**Excerpt provided:**
=== Begin Enclosure ===

So I exhort the elders among you, as a fellow elder and a witness of the sufferings of Christ, as well as a partaker in the glory that is going to be revealed: shepherd the flock of God that is among you, exercising oversight, not under compulsion, but willingly, as God would have you; not for shameful gain, but eagerly; not domineering over those in your
charge, but being examples to the flock.
-- 1 Peter 5:1-3 (ESV)
Beautiful sanctuaries, paved parking lots, and new liturgies will do very little for people who sit in worship with their fingers crossed and do not really believe the faith which is expounded. Often the layman dismisses what the preacher says as something irrelevant to his situation and generation. When he joins a group where he is no longer afraid to be frank, the supposedly faithful member often admits that he has never really accepted what he thinks he has heard. He has, for example, grave reservations about the idea of creation. Did not the world evolve of itself? Do we really need the hypothesis of Infinite Purpose to make sense of the physical, biological, and psychological development? These questions seldom come to the surface when the Church provides merely a one-way preaching. There is little chance of renewal if all that we have is the arrangement by which one speaks and the others listen. One trouble with this conventional system is that the speaker never knows what the unanswered questions are, or what reservations remain in the layman's mentality. ... Elton Trueblood (1900-1994), The Incendiary FellowshipTrueblood and I would likely differ on much. But here he's on to something. Can one approach the preacher in a sense of dialog? It may very well be essential to our faith journey and yet the very way we gather on Sunday may prohibit such a thing. There is a place for quiet contemplation. There is a place for the somber. There is a place for the austere. And this can all happen within worship. But I wonder if we spend too much time "receiving" worship. We listen to the sermon. We listen to the choir. I think that in the process of receiving worship, we think we are to receive God in some way. That if we sit around long enough, God will just show up and we'll call it worship. How do we switch the thinking around, the experience/moment of worship around, and engage it as entering God's presence? We come to God. We approach God. I dunno. What do you all think.

=== End Enclosure ===

**Work instruction:**
Please answer these questions on the text about worship:
1. Which Bible passage and translation are quoted at the start?
2. In the Trueblood quotation, what idea does the layman have grave reservations about?
3. In the closing paragraph, which two things does the writer say we listen to?

[Data records]
=== Begin Enclosure ===

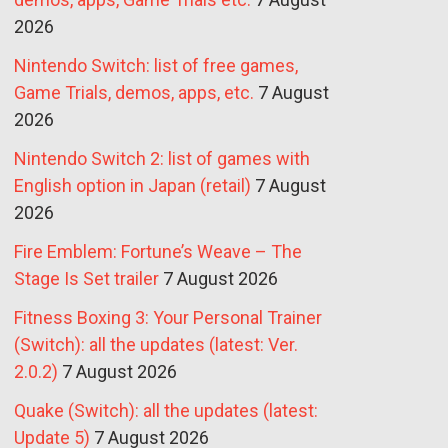
2026
Nintendo Switch: list of free games,
Game Trials, demos, apps, etc.
7 August
2026
Nintendo Switch 2: list of games with
English option in Japan (retail)
7 August
2026
Fire Emblem: Fortune’s Weave – The
Stage Is Set trailer
7 August 2026
Fitness Boxing 3: Your Personal Trainer
(Switch): all the updates (latest: Ver.
2.0.2)
7 August 2026
Quake (Switch): all the updates (latest:
Update 5)
7 August 2026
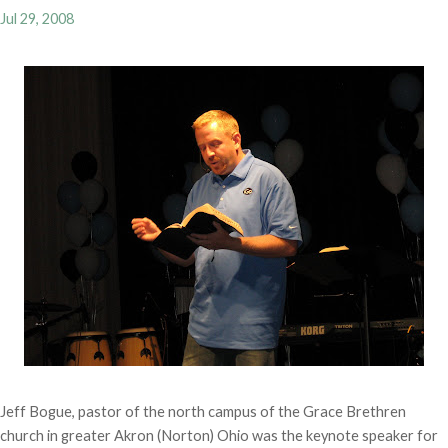
Jul 29, 2008
Jeff Bogue, pastor of the north campus of the Grace Brethren
church in greater Akron (Norton) Ohio was the keynote speaker for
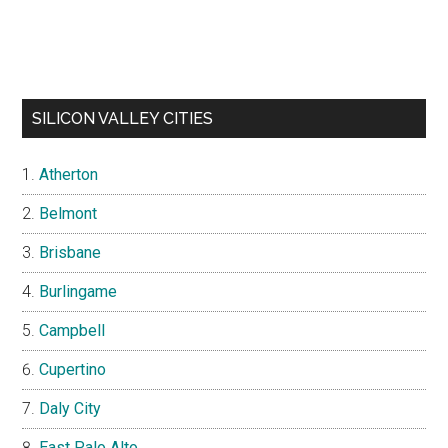
SILICON VALLEY CITIES
Atherton
Belmont
Brisbane
Burlingame
Campbell
Cupertino
Daly City
East Palo Alto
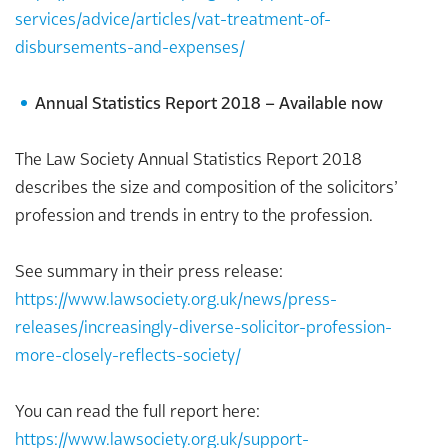
services/advice/articles/vat-treatment-of-
disbursements-and-expenses/
Annual Statistics Report 2018 – Available now
The Law Society Annual Statistics Report 2018
describes the size and composition of the solicitors’
profession and trends in entry to the profession.
See summary in their press release:
https://www.lawsociety.org.uk/news/press-
releases/increasingly-diverse-solicitor-profession-
more-closely-reflects-society/
You can read the full report here:
https://www.lawsociety.org.uk/support-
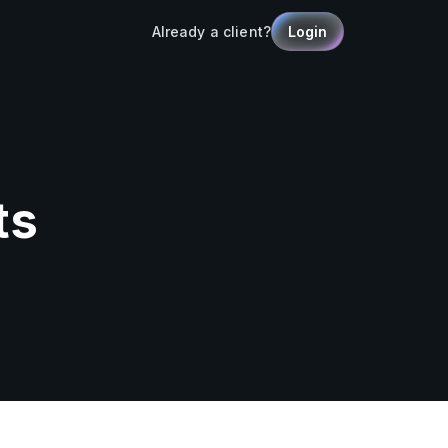
Already a client?
Login
ts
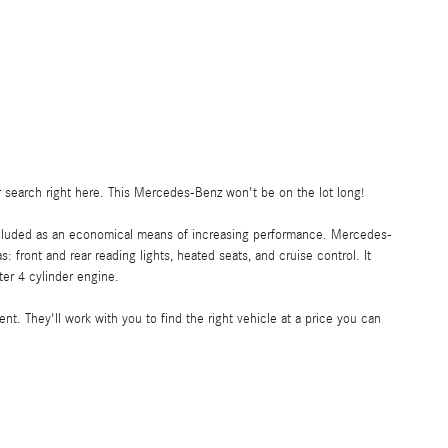
ur search right here. This Mercedes-Benz won't be on the lot long!
o included as an economical means of increasing performance. Mercedes-
: front and rear reading lights, heated seats, and cruise control. It
ter 4 cylinder engine.
t. They'll work with you to find the right vehicle at a price you can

=== End Enclosure ===

**Answer space:**
1. 1 Peter 5:1-3 (ESV)
2. The idea of creation
3. The sermon and the choir